V-Engine Design
Note
This has not yet been implemented yet, so is still speculative.
The processing is largely handled by katcbf-vlbi-resample. This means that GPU memory is managed by cupy rather than all allocated up front. The design is also much simpler than the other engines because we do not try to overlap CPU-GPU transfers with GPU computations [1]. The processing steps are the same as those documented for the mk_vlbi_resample script, except that there is no mixer because the incoming data stream is expected to already have the correct centre frequency.
To avoid unbounded memory usage if transmission cannot keep up with reception, a pull model is used. The main loop repeatedly obtains a completed chunk from an asynchronous iterator then transmits it. That iterator obtains input from an upstream iterator, which uses another iterator and so on, until eventually an iterator blocks on being able to get a chunk from the receive queue.
While there is no overlap between GPU work and CPU-GPU transfers, CPU work
(specifically networking) must still be overlapped rather than paused during
transfers: on the receive side we do not want to miss packets arriving, and on
the send side we want to send packets continuously at a steady rate rather
than bursts with gaps between. On the receive side that happens naturally due
to spead2’s design, with a separate thread handling reception of packets and
assembly into chunks. On the send side the overlap is created by the
AsNumpy class, which proactively starts transferring chunks from
upstream before they are requested.
Reception
One difference from the F- and XB-engines is that capture-start and
capture-stop gate the entire processing chain rather than just
transmission. This approach was chosen because changing the VLBI delay can
make samples non-contiguous in time, which interacts poorly with rechunking
steps in katcbf-vlbi-resample. An alternative approach would have been a model
similar to the F-engine, where contiguous data is sourced by reading from an
input buffer with an offset (possibly skipping or duplicating samples); in
retrospect this may have been a better approach.
Initially we also gated the receiver on capture-start and
capture-stop, but this meant that when not capturing there was no way to
tell whether the V-engine had a healthy network connection capable of
receiving the full incoming bandwidth.
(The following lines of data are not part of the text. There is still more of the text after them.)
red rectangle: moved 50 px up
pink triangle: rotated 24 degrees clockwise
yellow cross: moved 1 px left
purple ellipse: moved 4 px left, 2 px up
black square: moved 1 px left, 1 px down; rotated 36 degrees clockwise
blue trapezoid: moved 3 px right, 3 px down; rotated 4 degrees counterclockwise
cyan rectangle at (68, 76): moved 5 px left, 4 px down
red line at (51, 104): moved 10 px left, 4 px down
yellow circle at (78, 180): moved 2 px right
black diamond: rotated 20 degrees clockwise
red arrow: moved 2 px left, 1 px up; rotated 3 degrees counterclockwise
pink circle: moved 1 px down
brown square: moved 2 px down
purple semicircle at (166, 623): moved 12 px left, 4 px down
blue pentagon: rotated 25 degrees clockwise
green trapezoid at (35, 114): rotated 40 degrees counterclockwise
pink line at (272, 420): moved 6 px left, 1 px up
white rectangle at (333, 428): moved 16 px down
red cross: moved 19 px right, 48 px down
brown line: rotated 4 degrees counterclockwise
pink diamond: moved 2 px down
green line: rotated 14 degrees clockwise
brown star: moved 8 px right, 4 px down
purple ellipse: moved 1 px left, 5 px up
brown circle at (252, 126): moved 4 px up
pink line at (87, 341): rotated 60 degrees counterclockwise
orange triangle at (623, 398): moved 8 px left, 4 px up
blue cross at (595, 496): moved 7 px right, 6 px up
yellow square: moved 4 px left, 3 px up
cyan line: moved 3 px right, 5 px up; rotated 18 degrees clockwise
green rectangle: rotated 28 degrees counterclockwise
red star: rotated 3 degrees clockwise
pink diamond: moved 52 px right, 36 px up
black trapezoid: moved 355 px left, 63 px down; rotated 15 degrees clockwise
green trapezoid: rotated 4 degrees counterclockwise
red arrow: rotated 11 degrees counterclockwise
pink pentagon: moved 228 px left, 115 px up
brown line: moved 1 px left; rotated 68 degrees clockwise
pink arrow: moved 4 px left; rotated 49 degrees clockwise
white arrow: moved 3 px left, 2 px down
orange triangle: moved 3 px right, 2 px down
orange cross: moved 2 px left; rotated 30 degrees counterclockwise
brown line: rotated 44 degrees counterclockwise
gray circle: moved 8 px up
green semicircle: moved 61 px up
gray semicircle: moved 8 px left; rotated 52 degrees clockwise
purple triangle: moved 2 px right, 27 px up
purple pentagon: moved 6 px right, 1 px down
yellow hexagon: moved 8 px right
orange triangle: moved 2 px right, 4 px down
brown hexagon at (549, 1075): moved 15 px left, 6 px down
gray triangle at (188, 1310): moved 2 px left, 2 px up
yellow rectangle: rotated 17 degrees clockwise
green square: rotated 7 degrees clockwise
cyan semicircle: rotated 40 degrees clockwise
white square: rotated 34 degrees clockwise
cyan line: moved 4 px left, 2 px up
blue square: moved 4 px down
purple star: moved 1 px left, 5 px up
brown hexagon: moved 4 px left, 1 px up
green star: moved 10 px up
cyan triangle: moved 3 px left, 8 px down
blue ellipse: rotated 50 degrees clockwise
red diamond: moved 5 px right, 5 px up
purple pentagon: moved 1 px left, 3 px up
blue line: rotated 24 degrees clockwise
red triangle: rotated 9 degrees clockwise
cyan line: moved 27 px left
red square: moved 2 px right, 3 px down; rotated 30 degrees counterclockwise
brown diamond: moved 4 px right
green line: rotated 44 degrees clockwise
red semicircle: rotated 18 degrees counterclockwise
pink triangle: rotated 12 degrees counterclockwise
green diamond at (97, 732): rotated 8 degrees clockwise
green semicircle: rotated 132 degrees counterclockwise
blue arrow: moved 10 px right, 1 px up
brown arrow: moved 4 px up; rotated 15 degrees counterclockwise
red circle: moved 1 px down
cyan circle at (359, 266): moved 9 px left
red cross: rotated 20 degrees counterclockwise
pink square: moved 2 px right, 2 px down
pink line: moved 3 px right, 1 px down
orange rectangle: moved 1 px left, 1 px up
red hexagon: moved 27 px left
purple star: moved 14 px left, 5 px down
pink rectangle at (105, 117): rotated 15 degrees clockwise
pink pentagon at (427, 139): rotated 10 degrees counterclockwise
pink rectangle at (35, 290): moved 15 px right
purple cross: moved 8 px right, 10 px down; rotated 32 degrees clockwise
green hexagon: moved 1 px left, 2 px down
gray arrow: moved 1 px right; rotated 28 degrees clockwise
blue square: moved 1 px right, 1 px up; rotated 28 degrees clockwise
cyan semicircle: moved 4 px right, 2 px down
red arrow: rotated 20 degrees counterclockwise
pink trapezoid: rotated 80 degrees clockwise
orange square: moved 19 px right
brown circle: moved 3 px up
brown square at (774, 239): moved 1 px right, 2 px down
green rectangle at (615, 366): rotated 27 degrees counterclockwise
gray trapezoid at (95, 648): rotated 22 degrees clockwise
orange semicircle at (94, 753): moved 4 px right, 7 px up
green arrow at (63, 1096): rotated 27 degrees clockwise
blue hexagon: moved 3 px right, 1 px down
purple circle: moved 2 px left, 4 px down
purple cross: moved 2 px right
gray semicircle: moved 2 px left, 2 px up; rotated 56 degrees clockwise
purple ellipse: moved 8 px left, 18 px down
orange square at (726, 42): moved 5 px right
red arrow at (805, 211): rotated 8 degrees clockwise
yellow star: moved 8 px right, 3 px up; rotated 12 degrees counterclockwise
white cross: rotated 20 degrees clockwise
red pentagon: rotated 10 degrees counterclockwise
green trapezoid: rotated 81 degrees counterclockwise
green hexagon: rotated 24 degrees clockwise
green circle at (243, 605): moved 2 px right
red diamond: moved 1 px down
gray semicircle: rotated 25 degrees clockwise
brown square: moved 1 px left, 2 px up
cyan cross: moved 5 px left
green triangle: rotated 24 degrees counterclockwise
To address this, a somewhat complicated
DiscardingIterator wrapper is used to allow data to still be
received but discarding when not capturing.
Transmission
While the other engines use spead2 to send SPEAD data, the output of the V-Engine is VDIF and so we are not able to use the high-speed kernel bypass and packet pacing capabilities of spead2. Instead, packet pacing is re-implemented in Python, following essentially the same design as used by spead2. There are a few changes to specialise things to the use case:
When the time to sleep is less than a threshold (1ms at the time of writing), we omit the sleep, as the wakeup overheads can be quite high in Python and cause significant overhead.
Instead of buffering up packets to a given burst size, we treat each frameset (group of frames with the same timestamp but different thread IDs) as a burst that is transmitted without intervening sleeps. This will typically create smaller such bursts than the default in spead2, but combined with the point above the actual number of bytes between bursts can be quite large.
The burst (catch-up) rate is set significantly higher than the default in spead2 to compensate for potentially long pauses. This can be due to Python’s stop-the-world garbage collector, and asyncio multiplexing work onto a single kernel thread (rather than having a dedicated thread for transmission).
Initially we tried to perform transmission serially with the iterator over the
processed frames, on the assumption that the asynchronous buffering in
AsNumpy would allow GPU work to
proceed in parallel with data transmission. However, we found that this did
not work well, as some requests for the next frame would block for hundreds of
milliseconds, during which no packets were being transmitted. Instead,
VDIFSender uses a queue of packets and a background task to service
them concurrently with data processing.